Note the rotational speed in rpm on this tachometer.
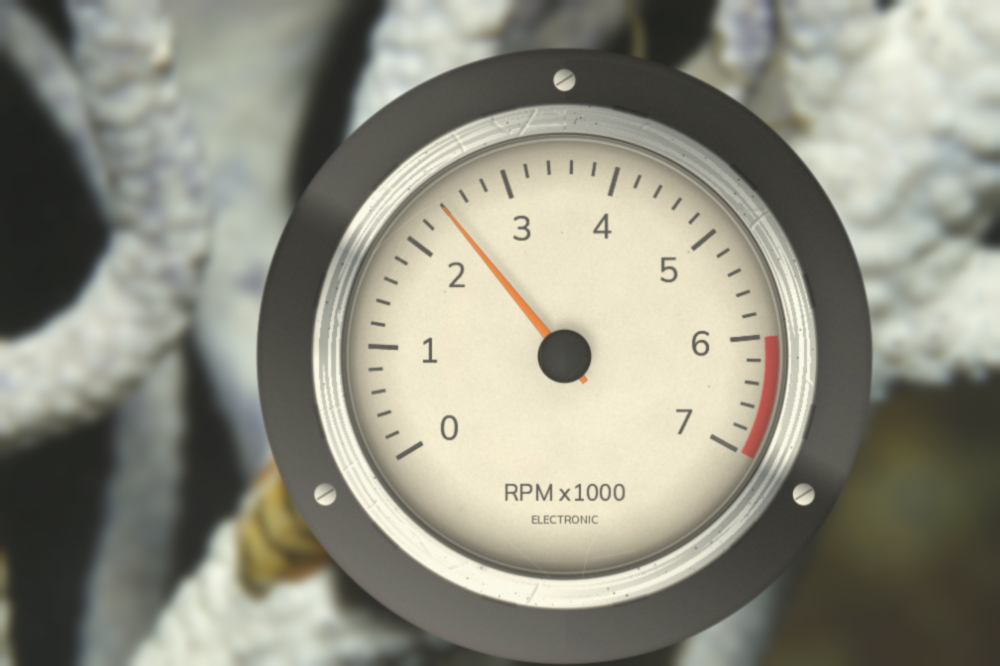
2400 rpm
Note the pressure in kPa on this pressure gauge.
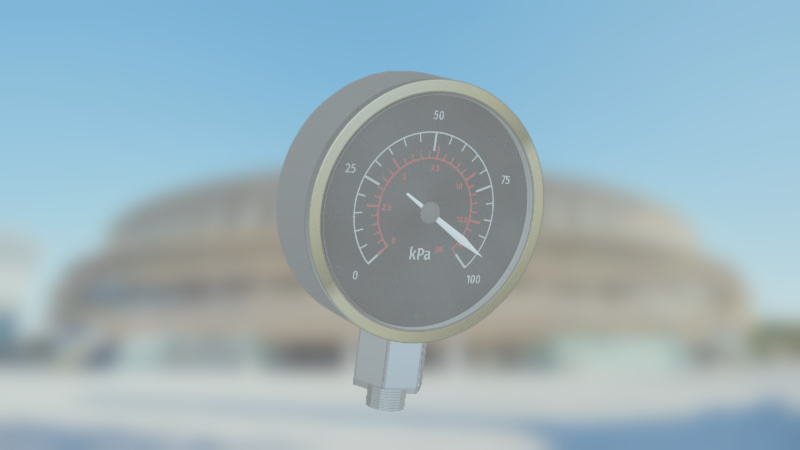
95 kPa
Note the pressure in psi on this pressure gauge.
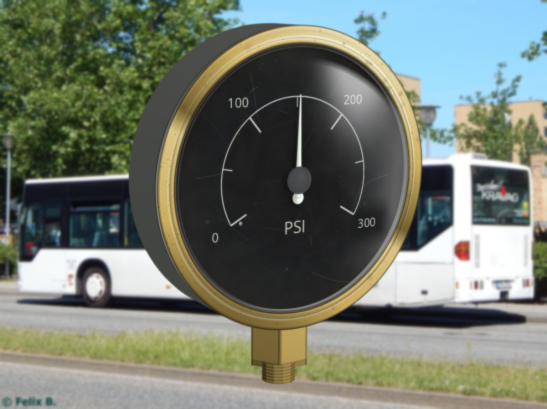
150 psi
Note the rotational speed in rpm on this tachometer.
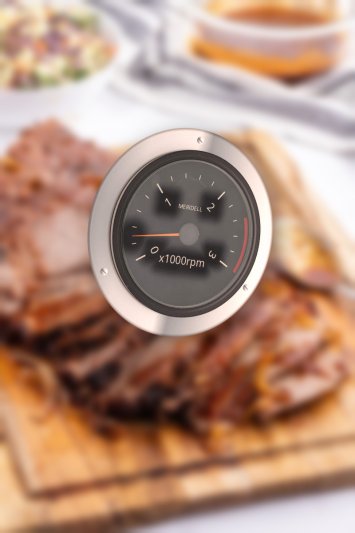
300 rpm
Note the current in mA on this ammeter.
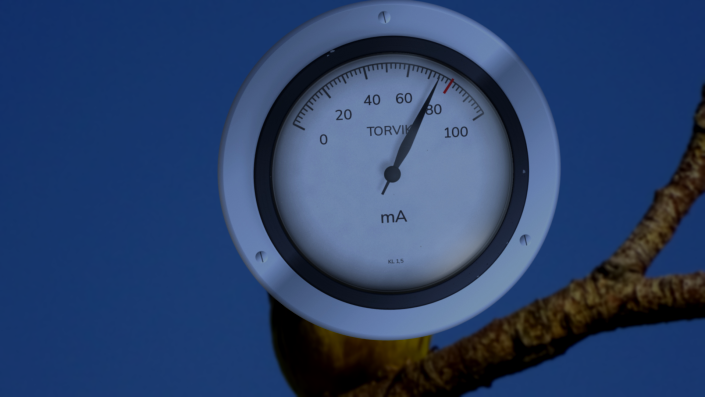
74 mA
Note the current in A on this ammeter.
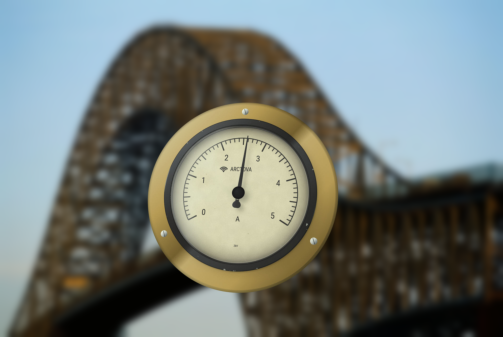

* * * * *

● **WHAT THIS TASK INVOLVES**:
Rewrite all of the lines above, replacing "Note" with "Record" and keeping everything else the same. Omit the pictures.

● **EXPECTED ANSWER**:
Record the rotational speed in rpm on this tachometer.
2400 rpm
Record the pressure in kPa on this pressure gauge.
95 kPa
Record the pressure in psi on this pressure gauge.
150 psi
Record the rotational speed in rpm on this tachometer.
300 rpm
Record the current in mA on this ammeter.
74 mA
Record the current in A on this ammeter.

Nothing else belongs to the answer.